I’ve never liked the idea of being able to steamroll content and earn the coolest rewards with minimal effort. It’s a major reason why the MoP Challenge Mode sets still hold a lot of value.
That said, as long as Classic is balanced nearly identical to its original release, I would be totally down for players being able to earn those rewards for retail.
Which honestly, if you really think about it, could honestly be a huge driving force for the game.
Instead of treating each version of WoW as its entirely partitioned experience, what if they actually compounded on each other?
Let’s keep things simple and say you start a Human Warrior in TWW. You level to 80 and decide to check out Vanilla. Well, you’re able to create a brand new character from scratch, or create a “version” of your retail character. They would start totally fresh, just like any level 1. Maybe you reach level 25 and decide “actually, I’m gonna try TBC”. You pay a nominal fee (ideally waived for super old characters who already progressed through those expansions normally) to “clone” your character and move them forward (maybe with some stipulations, like a gold cap, BoE’s are soulbound, and crafting materials don’t carry forward?). You get to level 50, then go back to Vanilla; you’re still level 25, exactly the same as before. You reach lvl 60 on Vanilla, and suddenly your progress is carried forward to your TBC character – as well as all of the expansions thereafter.
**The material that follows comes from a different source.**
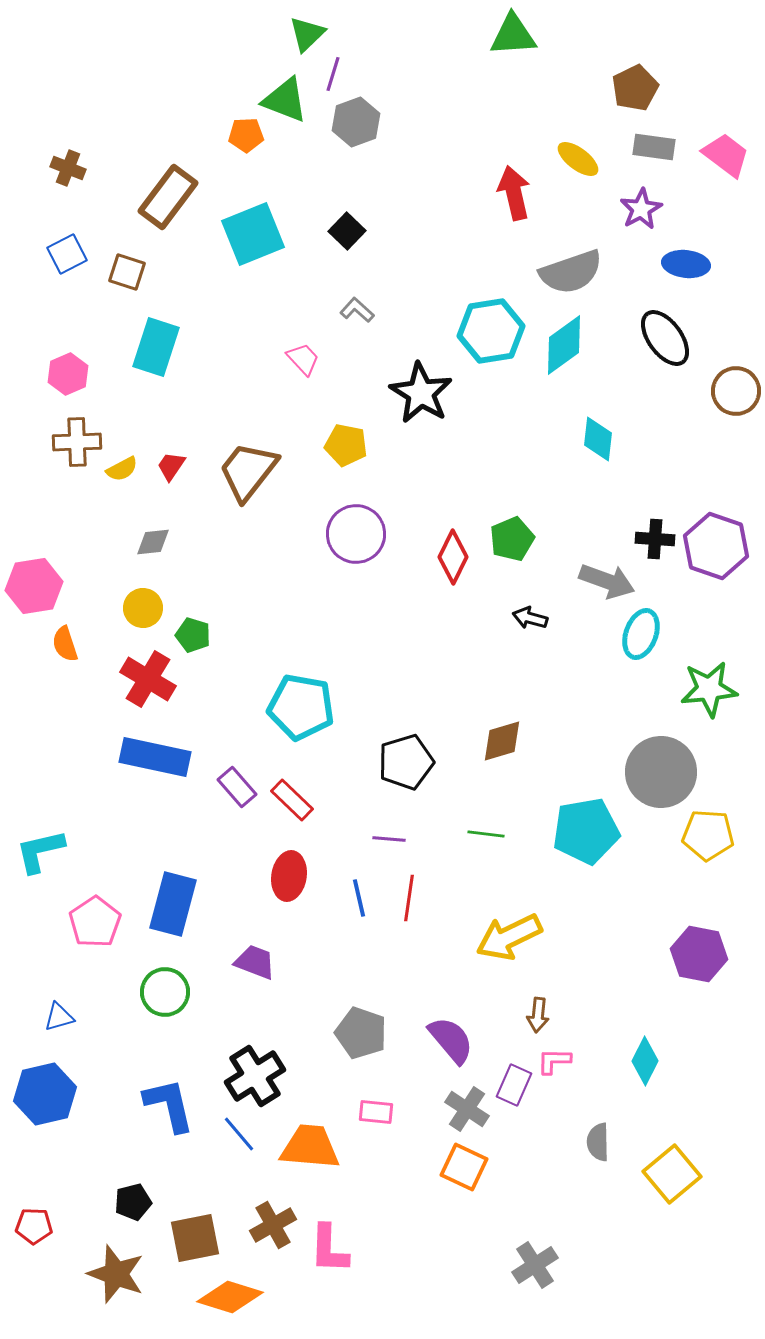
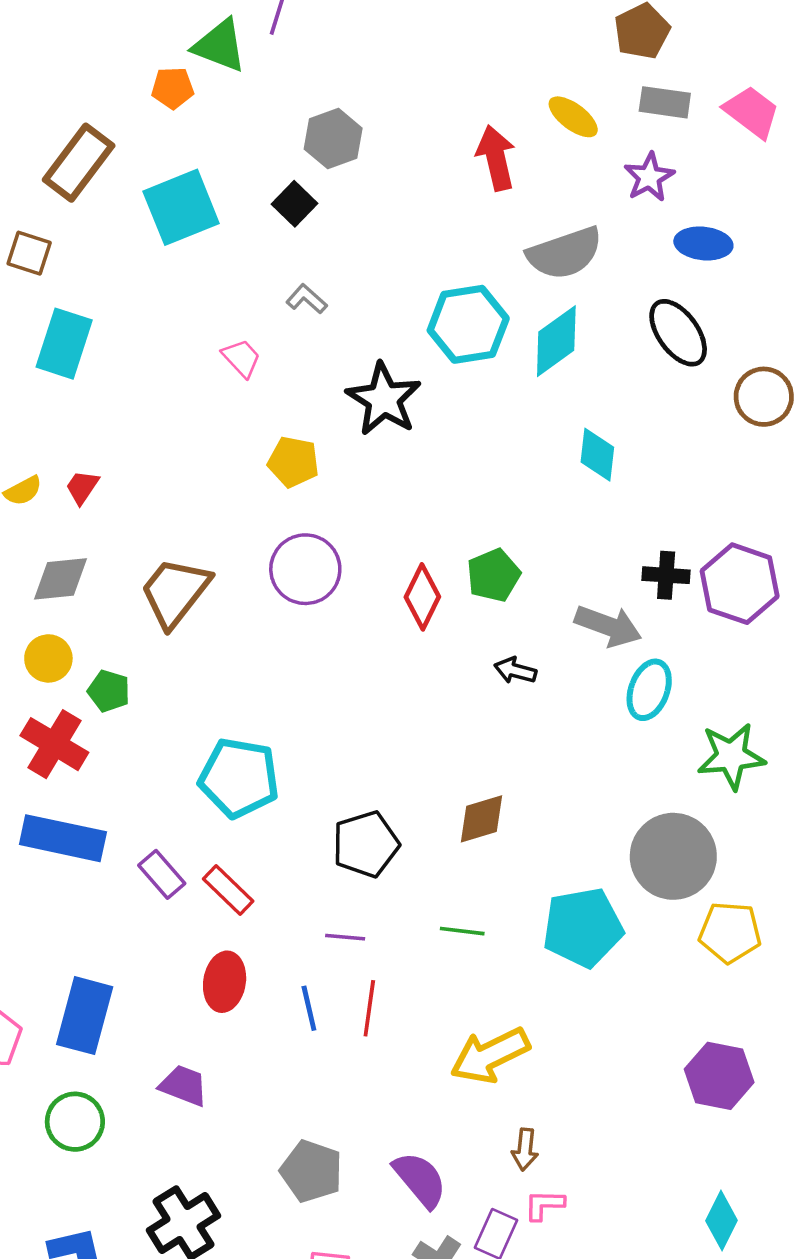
gray hexagon: (356, 122) -> (333, 139), moved
brown trapezoid: (248, 471) -> (175, 592), moved
gray diamond: (153, 542) -> (60, 579), size x1.4
cyan diamond: (645, 1061) -> (722, 1221), moved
No doubt it would take some clever coding. But consider the potential payoff:
Instead of having competing versions of WoW that cannibalize each other, each expansion (plus the base game, which we’ll just call “Classic” for simplicity’s sake) not only remains fully playable, but hey also remain relevant.
Instead of each new expansion rendering all of your previous efforts null and void, they would finally function as their name implies, expanding upon the options you have at your disposal. Each expansion (“Edition”?) could maintain its own ruleset, and if the community supported it, potentially get minor balancing fixes over time. Instead of pinning all our hopes and dreams into a single “Classic+” (which to be fair, could still be cool), but you could totally play around with the “seasonal” models as well, and maybe just push those characters forward when they are done (ie. a “Season” for Vanilla, once ended, could have characters transfer to TBC). The idea being, we don’t want crazy xp boosts invalidating the efforts of players who put in the work for the “core” version of each Expansion.
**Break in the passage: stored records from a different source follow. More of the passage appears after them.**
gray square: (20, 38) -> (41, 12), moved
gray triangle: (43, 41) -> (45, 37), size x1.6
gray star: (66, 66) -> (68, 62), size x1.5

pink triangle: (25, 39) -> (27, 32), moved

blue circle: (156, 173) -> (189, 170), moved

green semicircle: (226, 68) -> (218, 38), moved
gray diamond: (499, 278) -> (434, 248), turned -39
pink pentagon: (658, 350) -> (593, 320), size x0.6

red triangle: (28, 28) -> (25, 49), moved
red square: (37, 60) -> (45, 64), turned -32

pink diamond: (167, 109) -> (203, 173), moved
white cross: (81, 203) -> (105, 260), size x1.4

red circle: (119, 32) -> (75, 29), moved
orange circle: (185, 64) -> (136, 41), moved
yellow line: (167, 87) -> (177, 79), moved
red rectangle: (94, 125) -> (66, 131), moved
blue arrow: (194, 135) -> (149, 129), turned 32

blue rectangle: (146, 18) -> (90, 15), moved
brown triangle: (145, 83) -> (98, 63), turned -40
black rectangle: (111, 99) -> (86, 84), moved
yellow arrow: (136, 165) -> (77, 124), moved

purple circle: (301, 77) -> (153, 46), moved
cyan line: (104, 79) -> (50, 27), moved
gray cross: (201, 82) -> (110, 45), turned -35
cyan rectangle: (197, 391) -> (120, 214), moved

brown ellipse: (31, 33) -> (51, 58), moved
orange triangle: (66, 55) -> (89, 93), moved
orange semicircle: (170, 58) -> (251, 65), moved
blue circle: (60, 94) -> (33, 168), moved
Intead of “timewalking”, where all of these games are just using the modern class design pushed into dungeons that clearly weren’t balanced for them, you could have rotating events to play the actual expansions.
I dunno, I just feel like that could be a way more satisfying experience, feeling like A) you’re always making some sort of progress, no matter what version you’re playing, and B) it would eliminate a lot of that pressure to “hurry up and play before this expansion is over!” which has honestly plagued Classic ever since TBC’s end was first announced.
I’m WAY more motivated to spend time in the game if I feel like I could do it at my own pace, and also that time spent working up reputations, or unlocking cool “stuff”, being able to have those cosmetics and such carry forward to subsequent expansions.
I could genuinely see it inspiring a whole new breed of “completionist”, where instead of just blitzing through quests where you’re dealing millions of damage to anything that looks at you funny, it would actually be worthwhile to say “I’m going to truly 100% Vanilla, and then move onto TBC, and so forth”.
It also creates perfect justification to keep challenging content in the game attainable, at the level it was intended to be. It’s a little too late to close pandora’s box on farming legacy content, but I could really see it being cool to just say “You know what? I feel like playing this version of the game right now” and not be on some artificial time-crunch.